Gambling on the Green Transition

The EU’s market for carbon credits is still a market — and it’s plagued by fraud and speculation.


Since 2005, the European Union (EU) has been running the world’s largest experiment in emissions trading, a climate measure that attempts to put a price on carbon. Under the EU’s Emissions Trading System (ETS), polluters must cover their carbon emissions by purchasing allowances, whose value is set on an open market. The idea is that the market does not adequately punish or reward firms for externalities, such as the environmental effects of production, on its own. Under ETS, if a business wants to pollute, the requirement to buy allowances hurts its bottom line; if it becomes greener, it can sell its allowances for a profit. By gradually decreasing the supply of credits, the EU hopes to drive up their price, incentivizing firms to clean up their act.

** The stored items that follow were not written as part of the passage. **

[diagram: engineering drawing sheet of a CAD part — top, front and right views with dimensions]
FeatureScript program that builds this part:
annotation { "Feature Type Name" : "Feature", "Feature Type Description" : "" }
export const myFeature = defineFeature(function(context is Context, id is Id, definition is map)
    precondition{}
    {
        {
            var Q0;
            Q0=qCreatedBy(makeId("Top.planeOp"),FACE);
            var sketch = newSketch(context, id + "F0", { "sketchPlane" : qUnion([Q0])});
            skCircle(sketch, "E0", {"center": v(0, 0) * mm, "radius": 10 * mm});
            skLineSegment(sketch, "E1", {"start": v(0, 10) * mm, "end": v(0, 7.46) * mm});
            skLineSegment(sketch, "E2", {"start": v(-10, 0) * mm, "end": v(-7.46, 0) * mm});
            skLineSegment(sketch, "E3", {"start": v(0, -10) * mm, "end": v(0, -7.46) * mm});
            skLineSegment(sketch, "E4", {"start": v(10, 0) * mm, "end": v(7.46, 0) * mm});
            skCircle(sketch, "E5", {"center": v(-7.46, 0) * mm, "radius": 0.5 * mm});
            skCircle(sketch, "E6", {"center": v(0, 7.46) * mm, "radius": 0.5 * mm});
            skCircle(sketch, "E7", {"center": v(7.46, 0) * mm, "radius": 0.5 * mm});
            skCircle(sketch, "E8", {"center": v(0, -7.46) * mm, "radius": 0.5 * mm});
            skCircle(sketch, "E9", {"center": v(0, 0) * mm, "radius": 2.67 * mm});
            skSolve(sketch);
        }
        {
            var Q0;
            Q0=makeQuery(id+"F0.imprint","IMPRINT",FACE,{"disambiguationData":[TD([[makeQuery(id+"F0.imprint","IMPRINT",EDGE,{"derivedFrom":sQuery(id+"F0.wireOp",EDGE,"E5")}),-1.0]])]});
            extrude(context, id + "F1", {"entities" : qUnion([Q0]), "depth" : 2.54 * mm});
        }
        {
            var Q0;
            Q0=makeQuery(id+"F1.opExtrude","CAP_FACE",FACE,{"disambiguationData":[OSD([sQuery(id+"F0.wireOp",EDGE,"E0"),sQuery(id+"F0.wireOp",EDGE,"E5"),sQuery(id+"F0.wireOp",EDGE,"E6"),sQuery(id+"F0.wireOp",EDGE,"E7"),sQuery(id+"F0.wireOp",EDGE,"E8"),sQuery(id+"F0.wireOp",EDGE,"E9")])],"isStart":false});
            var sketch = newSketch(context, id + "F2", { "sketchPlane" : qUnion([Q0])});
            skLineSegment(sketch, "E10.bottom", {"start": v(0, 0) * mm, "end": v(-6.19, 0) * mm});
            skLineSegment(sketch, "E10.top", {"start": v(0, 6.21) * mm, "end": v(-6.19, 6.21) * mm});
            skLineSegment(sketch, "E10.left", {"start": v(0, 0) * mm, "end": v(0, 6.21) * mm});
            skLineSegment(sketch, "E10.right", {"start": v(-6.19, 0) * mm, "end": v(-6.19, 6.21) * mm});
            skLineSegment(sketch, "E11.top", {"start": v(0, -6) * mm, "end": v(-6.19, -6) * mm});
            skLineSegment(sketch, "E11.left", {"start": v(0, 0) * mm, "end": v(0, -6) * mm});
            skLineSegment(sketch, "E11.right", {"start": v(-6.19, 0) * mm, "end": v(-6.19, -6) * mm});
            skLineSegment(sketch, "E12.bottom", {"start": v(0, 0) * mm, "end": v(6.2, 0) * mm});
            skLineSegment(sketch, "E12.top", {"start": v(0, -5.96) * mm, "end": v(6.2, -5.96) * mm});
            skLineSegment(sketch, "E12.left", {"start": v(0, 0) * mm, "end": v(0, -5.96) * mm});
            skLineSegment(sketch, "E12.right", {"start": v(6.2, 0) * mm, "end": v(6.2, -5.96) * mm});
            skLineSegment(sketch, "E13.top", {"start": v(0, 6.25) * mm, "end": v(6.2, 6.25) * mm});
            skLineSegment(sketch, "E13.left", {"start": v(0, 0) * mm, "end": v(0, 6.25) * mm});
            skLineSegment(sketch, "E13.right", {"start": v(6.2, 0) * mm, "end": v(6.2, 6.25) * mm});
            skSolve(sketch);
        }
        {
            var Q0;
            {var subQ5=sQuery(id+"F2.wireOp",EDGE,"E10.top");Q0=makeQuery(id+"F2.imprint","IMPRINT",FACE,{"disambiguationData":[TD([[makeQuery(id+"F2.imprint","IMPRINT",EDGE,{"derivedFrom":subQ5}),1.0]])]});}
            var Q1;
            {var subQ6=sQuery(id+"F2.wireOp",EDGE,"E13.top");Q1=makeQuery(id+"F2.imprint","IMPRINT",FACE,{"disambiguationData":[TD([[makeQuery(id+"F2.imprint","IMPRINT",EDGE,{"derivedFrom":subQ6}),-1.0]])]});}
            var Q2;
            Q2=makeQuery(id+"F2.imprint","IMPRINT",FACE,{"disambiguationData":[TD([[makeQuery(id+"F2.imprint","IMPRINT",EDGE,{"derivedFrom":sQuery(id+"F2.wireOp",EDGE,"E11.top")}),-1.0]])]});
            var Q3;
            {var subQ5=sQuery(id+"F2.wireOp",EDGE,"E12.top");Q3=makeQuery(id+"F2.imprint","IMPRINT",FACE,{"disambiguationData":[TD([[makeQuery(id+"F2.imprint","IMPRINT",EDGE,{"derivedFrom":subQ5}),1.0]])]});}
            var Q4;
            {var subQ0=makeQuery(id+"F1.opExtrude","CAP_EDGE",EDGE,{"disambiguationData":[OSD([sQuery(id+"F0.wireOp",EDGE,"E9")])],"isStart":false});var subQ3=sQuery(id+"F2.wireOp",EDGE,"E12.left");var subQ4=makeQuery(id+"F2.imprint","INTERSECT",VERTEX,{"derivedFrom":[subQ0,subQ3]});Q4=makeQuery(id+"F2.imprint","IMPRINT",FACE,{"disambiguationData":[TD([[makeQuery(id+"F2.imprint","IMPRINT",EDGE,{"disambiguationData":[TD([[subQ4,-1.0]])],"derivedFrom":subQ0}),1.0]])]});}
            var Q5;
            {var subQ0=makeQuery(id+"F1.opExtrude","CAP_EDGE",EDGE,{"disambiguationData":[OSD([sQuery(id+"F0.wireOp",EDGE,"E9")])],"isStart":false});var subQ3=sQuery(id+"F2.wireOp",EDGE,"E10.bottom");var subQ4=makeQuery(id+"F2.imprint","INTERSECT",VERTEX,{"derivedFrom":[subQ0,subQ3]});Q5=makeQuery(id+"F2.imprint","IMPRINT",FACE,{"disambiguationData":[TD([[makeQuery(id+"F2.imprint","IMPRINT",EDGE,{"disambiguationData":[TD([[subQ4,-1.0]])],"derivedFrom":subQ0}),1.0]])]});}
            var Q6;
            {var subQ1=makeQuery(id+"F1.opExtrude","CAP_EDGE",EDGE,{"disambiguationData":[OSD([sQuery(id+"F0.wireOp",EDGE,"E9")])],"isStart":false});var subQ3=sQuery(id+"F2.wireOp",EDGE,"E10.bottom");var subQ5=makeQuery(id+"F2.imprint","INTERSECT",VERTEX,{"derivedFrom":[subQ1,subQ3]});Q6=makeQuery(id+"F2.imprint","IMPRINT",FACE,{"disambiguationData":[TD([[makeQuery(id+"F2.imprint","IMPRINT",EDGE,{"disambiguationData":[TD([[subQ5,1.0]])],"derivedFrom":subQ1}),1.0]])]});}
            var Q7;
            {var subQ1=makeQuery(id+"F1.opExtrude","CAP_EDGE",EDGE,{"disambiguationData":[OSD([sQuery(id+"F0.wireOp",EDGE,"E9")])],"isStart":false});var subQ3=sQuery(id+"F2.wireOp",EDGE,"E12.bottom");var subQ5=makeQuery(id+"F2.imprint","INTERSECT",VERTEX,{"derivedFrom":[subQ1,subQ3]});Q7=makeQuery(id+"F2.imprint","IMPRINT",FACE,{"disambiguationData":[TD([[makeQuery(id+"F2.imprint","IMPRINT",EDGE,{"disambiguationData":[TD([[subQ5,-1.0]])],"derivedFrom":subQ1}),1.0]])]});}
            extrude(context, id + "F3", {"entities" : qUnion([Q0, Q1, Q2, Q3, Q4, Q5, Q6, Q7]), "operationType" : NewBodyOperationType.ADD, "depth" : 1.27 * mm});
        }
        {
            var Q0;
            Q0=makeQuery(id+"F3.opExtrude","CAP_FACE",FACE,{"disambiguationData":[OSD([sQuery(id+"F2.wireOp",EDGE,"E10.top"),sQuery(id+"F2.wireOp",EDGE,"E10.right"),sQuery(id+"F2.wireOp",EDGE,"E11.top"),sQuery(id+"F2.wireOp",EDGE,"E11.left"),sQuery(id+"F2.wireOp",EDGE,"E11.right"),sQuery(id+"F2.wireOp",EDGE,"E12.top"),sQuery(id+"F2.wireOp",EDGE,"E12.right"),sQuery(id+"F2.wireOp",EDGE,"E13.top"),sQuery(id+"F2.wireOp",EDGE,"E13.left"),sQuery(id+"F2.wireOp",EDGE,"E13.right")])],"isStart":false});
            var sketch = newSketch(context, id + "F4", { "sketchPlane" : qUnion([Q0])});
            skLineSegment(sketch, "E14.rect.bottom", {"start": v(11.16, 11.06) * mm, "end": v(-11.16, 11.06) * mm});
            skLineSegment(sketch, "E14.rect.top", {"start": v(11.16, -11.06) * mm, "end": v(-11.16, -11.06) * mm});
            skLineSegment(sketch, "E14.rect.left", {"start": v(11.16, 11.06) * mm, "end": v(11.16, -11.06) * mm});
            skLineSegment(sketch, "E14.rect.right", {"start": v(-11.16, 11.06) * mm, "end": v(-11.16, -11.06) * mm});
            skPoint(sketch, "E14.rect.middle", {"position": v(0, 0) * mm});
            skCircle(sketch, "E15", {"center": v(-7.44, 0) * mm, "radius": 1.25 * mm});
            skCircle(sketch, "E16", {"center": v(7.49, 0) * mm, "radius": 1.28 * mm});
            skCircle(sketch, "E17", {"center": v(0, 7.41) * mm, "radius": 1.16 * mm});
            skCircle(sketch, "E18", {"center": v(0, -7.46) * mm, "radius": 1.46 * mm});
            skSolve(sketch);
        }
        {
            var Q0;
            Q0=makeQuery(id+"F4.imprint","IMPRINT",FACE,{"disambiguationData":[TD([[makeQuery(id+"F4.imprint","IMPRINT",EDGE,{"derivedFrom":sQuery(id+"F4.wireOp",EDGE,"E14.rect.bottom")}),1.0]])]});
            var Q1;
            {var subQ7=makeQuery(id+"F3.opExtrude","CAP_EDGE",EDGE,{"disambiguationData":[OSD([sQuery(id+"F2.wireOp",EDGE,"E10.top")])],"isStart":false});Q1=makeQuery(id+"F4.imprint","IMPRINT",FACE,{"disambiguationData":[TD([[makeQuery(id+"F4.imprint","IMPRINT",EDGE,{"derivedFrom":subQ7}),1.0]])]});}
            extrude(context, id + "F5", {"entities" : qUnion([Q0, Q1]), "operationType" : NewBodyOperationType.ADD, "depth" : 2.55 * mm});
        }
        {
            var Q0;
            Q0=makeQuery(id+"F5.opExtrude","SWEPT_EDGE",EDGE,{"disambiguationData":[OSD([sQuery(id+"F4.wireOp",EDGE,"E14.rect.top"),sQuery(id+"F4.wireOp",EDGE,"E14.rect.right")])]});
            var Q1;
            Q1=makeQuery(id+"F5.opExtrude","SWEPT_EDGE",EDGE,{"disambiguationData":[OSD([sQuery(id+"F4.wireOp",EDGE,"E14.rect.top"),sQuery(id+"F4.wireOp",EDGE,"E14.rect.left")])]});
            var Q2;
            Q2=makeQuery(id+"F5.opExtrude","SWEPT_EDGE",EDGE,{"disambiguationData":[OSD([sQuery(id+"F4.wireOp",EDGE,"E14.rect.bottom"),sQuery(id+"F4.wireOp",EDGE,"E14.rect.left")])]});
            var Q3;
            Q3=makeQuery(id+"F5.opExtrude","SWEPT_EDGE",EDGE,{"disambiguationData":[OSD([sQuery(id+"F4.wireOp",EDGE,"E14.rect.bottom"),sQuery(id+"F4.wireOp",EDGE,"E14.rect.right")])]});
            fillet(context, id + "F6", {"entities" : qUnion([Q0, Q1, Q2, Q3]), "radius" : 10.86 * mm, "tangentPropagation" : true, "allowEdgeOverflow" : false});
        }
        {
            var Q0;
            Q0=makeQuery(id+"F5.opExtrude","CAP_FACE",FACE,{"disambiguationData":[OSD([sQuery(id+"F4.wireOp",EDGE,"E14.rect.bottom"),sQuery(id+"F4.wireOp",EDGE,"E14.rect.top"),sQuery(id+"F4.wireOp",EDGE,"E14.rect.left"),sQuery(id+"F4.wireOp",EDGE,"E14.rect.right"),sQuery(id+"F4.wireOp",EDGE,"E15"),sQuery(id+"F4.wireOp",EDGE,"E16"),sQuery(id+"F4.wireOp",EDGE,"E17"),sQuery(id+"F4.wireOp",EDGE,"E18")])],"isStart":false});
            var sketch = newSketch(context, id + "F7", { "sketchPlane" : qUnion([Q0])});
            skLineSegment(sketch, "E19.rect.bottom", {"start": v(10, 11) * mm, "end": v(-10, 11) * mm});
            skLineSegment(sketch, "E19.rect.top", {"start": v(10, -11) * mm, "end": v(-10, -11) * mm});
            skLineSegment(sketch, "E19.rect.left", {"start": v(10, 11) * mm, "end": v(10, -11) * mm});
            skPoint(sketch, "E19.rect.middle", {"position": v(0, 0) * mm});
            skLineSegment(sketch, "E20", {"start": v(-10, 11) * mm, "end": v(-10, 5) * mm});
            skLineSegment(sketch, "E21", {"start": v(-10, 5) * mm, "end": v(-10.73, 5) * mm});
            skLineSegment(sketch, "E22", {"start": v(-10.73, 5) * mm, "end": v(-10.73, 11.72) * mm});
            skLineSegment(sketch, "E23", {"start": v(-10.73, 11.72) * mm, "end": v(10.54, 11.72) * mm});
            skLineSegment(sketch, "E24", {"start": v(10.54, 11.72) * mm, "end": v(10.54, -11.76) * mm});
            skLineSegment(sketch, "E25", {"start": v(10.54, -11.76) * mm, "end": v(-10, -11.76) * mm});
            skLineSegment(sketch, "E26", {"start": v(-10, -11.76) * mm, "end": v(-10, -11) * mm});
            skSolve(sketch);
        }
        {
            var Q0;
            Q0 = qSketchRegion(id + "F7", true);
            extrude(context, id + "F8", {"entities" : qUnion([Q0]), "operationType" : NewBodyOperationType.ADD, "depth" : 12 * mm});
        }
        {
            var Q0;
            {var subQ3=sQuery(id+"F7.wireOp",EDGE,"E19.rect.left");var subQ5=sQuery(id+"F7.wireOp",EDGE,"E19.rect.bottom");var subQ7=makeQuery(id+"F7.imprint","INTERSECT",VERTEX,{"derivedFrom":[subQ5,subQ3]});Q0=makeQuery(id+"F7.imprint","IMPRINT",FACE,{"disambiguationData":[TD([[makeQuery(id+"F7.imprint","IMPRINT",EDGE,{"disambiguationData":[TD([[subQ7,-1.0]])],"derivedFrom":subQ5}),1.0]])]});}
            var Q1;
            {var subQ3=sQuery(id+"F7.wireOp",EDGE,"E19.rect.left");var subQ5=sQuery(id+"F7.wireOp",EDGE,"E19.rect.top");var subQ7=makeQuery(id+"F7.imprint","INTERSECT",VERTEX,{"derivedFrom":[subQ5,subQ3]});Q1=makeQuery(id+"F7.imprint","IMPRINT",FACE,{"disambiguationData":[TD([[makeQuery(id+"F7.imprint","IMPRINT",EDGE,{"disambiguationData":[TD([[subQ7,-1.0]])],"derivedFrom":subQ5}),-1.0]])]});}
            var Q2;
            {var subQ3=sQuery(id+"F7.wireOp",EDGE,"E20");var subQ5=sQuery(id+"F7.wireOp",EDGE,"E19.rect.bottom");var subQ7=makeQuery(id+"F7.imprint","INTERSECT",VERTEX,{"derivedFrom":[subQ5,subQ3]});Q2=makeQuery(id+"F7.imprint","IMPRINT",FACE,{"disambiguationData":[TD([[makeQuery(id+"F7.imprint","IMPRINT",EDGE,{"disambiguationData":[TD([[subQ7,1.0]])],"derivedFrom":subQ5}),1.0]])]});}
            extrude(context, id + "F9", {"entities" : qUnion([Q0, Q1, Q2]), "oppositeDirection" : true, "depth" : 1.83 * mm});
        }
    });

Yet the ETS has been easily manipulated by market actors. Scammers pocketed €5 billion off phony value-added tax reimbursements through the system early on, with Europol estimating that up to 90% of ETS transactions were fraudulent in some countries. For a decade, a loophole made it lucrative for non-EU firms to needlessly emit greenhouse gases just to eliminate them, claiming credits under the international Kyoto Protocol that could be sold on the European market. And European companies can still seize windfall profits by immediately dumping the allowances that the EU distributes for free each year, which are often in excess of their needs. These shady tactics cut against the market’s aims. At various points, sellers have pushed prices so low that they no longer discourage emissions enough to hit the EU’s decarbonization goals: in 2007, the price of carbon actually went to zero. Meanwhile the ETS has managed to reduce the EU’s total emissions by less than 2% a year.

But it’s not only grifters who are distorting the ETS market. After EU reforms increased prices and volatility in 2017, the number of hedge funds and investment banks trading European carbon allowances more than tripled. One financial analyst described the ETS as offering “wonderful volatility plays,” and recent estimates suggest that the majority of the market’s daily activity comes from speculators, many of whom are US-based traders.